Burgundy: France's Cozy Nook
After a music filled daze of a drive through the picturesque French countryside, complete with modern windmills and milky white cows lazily sunning themselves, we arrived in Burgundy.
A welcome respite from the throngs of tourists in Paris, I loved the seclusion and space of empty tracts of land on the outskirts of town as people kept to themselves in the sweltering heat.
Burgundy is known all across the world as a mecca of wine and food, and it certainly lives up to its hallowed reputation. Walking through vineyards, I felt the sun bake my skin while my eyes darted up green hillsides only broken by chateaus. Every uninterrupted moment felt timeless.

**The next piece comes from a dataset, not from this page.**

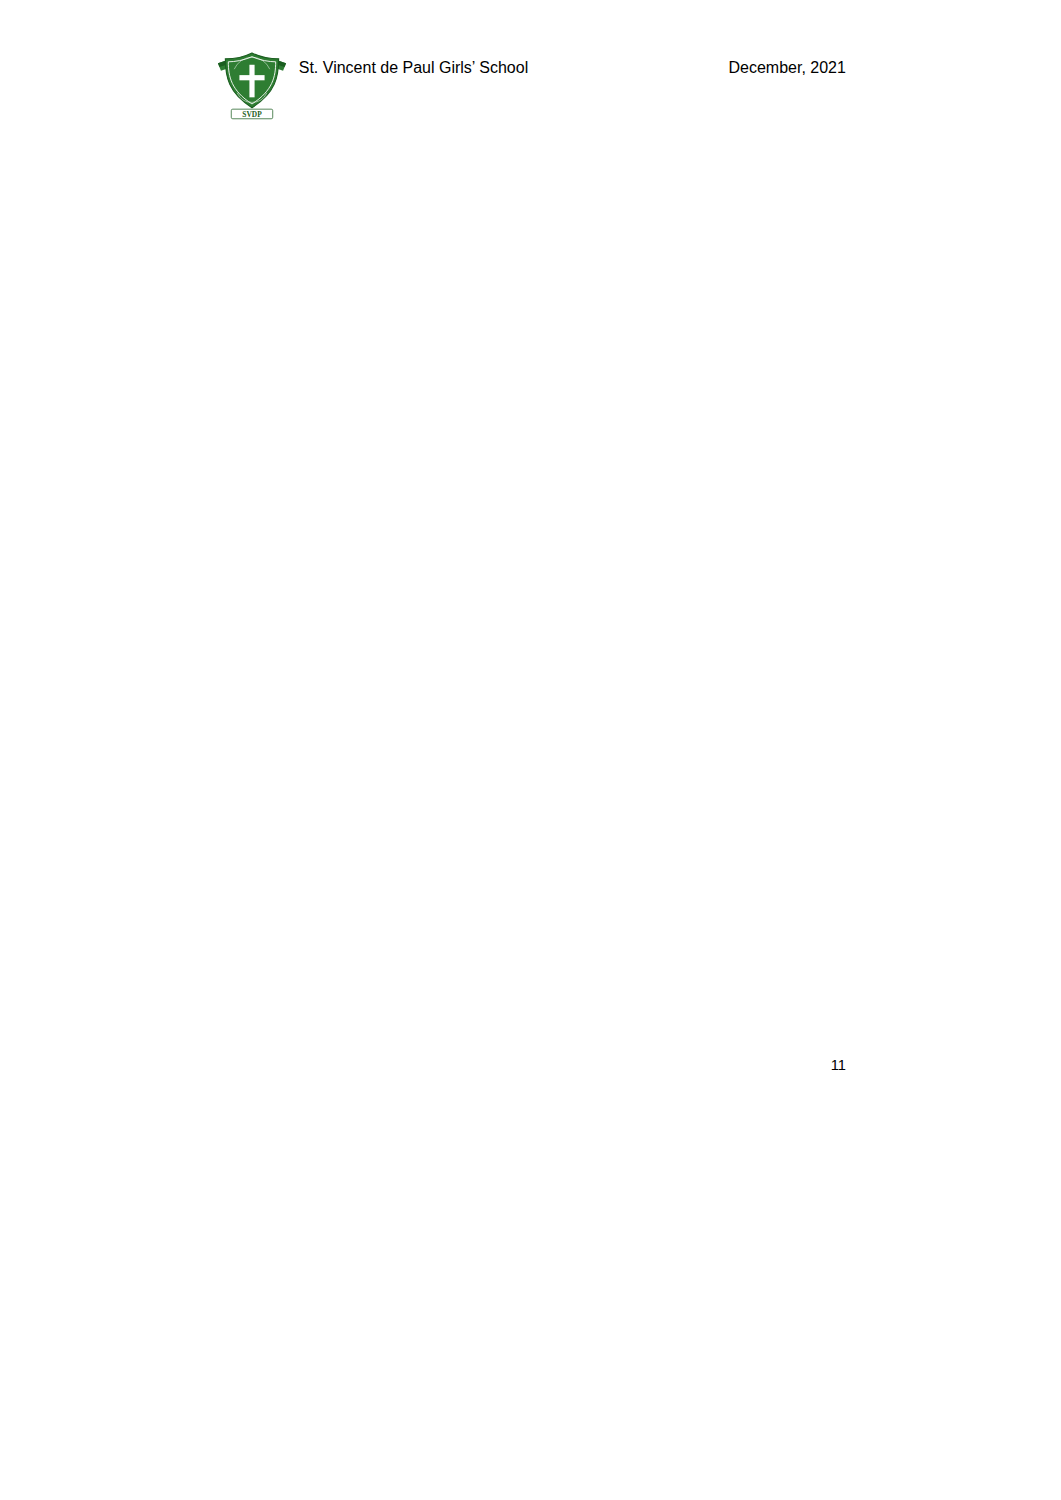SVDP
St. Vincent de Paul Girls’ School
December, 2021
11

Winemakers with ancestry dating bake to Napolean stored their barrels in 17th-century caves and held art worthy of the Louvre in their chateaus. As they conducted their craft with an amalgamation of modern wine making techniques and those passed down through centuries, I felt as though I was drinking history through slim-stemmed glasses.

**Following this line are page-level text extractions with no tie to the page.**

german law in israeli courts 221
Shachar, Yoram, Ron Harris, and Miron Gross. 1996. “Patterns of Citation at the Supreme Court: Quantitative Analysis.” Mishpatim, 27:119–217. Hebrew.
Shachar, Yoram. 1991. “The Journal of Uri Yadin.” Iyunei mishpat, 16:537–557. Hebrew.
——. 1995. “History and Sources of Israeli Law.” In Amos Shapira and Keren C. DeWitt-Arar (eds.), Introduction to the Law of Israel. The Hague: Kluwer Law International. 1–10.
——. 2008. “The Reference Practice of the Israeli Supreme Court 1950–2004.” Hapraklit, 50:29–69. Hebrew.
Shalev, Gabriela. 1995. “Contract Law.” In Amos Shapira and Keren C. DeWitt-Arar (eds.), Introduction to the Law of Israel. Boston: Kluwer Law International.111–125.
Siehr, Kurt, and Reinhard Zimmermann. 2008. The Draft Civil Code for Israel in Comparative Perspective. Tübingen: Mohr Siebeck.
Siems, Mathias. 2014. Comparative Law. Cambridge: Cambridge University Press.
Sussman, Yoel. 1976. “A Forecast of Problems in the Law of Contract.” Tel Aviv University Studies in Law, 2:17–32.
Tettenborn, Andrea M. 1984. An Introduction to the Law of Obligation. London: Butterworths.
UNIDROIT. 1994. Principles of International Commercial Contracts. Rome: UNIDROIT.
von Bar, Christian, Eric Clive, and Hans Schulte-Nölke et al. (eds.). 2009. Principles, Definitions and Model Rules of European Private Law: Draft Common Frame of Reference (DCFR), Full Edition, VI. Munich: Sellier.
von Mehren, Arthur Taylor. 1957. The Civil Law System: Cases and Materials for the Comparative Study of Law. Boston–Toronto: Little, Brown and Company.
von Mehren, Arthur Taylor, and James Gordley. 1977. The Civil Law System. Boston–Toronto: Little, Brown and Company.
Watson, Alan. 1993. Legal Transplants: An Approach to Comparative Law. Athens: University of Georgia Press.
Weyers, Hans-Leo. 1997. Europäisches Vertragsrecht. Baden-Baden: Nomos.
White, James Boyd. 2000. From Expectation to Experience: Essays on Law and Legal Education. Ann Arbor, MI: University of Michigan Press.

The town of Beaune itself, with small cobbled streets, local stores, and a carousel filled with youthful laughter in the middle of the town square felt almost like a small town from an episode of The Twilight Zone, sans the dystopian undertones - people genuinely seemed to be enjoying themselves. Abundant with isolated clock towers, abandoned churches with broken windows, students sitting in garden nooks smoking cigarettes, elderly couples lost in each other’s eyes, fountains, trellises, and flowers galore, Beaune truly was a nook in France - cozy and comfortable, allowing for the indulgence of forgetting the outside world.